PROMPT
Skip all pictures. Write out the data below from its first line through the line that contains "ring dip: (177, 239)".

(Saved entries)
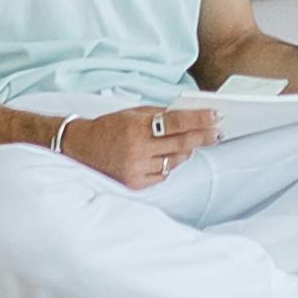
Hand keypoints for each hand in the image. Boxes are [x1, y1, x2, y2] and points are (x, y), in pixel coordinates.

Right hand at [57, 103, 217, 189]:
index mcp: (136, 127)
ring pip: (175, 161)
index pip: (176, 122)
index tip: (216, 117)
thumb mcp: (132, 113)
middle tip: (218, 132)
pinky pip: (163, 175)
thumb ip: (159, 115)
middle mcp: (137, 150)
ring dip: (185, 151)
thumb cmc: (109, 127)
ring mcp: (137, 169)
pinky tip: (162, 157)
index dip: (199, 119)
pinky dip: (168, 165)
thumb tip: (190, 115)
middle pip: (181, 143)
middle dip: (203, 137)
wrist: (80, 148)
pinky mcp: (135, 184)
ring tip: (187, 143)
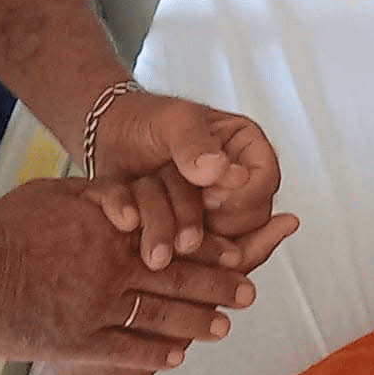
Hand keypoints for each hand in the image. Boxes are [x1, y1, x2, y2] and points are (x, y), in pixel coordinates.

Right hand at [0, 177, 271, 370]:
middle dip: (219, 287)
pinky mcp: (76, 342)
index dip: (210, 250)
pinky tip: (177, 357)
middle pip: (179, 279)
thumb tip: (128, 202)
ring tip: (224, 328)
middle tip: (249, 294)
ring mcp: (97, 308)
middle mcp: (113, 268)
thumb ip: (99, 197)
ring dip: (197, 324)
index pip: (176, 239)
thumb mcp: (56, 193)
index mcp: (112, 230)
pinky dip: (156, 354)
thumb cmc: (1, 226)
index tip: (239, 254)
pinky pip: (127, 350)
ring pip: (162, 317)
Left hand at [94, 94, 288, 267]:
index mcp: (245, 149)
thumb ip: (195, 144)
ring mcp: (212, 211)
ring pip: (219, 243)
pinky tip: (129, 223)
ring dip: (177, 239)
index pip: (265, 182)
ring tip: (144, 231)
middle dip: (209, 228)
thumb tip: (219, 171)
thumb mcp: (172, 121)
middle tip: (181, 231)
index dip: (240, 197)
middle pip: (249, 221)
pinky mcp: (187, 232)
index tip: (207, 196)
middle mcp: (235, 184)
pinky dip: (156, 242)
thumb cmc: (147, 121)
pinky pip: (190, 254)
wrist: (108, 138)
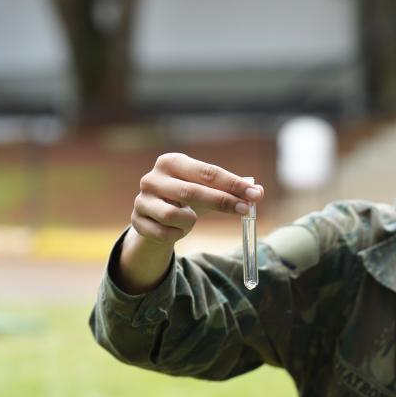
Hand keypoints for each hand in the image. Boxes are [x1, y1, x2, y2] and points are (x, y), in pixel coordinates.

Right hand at [130, 152, 262, 245]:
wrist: (154, 217)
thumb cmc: (187, 198)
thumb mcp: (208, 190)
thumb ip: (233, 190)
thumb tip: (258, 191)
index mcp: (171, 162)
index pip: (207, 172)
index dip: (233, 184)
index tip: (255, 194)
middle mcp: (152, 178)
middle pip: (193, 192)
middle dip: (223, 202)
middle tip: (245, 210)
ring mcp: (142, 200)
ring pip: (176, 217)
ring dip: (191, 222)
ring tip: (191, 219)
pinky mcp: (137, 221)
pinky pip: (165, 234)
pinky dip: (177, 234)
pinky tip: (177, 230)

WRITTEN ANSWER
Hand keypoints for each hand in the image. Boxes are [x1, y1, x2, y2] and points are (x, y), in pixel coordinates.

Right hand at [57, 103, 217, 189]:
index mcp: (136, 127)
ring pip: (175, 161)
index pip: (176, 122)
index tip: (216, 117)
thumb mcp: (132, 113)
middle tip: (218, 132)
pinky pip: (163, 175)
thumb ip: (159, 115)
middle mcp: (137, 150)
ring dip: (185, 151)
thumb cmc: (109, 127)
ring mcp: (137, 169)
pinky tip: (162, 157)
index dip: (199, 119)
pinky dip: (168, 165)
thumb tip: (190, 115)
middle pip: (181, 143)
middle dip: (203, 137)
wrist: (80, 148)
pinky mcp: (135, 184)
ring tip: (187, 143)
Hand keypoints for each hand in the image. Boxes are [x1, y1, x2, y2] and points are (x, y), in pixel coordinates.

Right hand at [0, 177, 271, 370]:
middle dip: (219, 287)
pinky mcp: (76, 342)
index dip: (210, 250)
pinky tip: (177, 357)
middle pip: (179, 279)
thumb tip: (128, 202)
ring tip: (224, 328)
middle tip: (249, 294)
ring mcp: (97, 308)
middle mcp: (113, 268)
thumb ip: (99, 197)
ring dip: (197, 324)
index pip: (176, 239)
thumb mcp: (56, 193)
index mcp: (112, 230)
pinky dip: (156, 354)
thumb cmc: (1, 226)
index tip: (239, 254)
pinky pip: (127, 350)
ring pip: (162, 317)
Left hand at [94, 94, 288, 267]:
index mcp: (245, 149)
thumb ip: (195, 144)
ring mcp: (212, 211)
ring pip: (219, 243)
pinky tip: (129, 223)
ring dip: (177, 239)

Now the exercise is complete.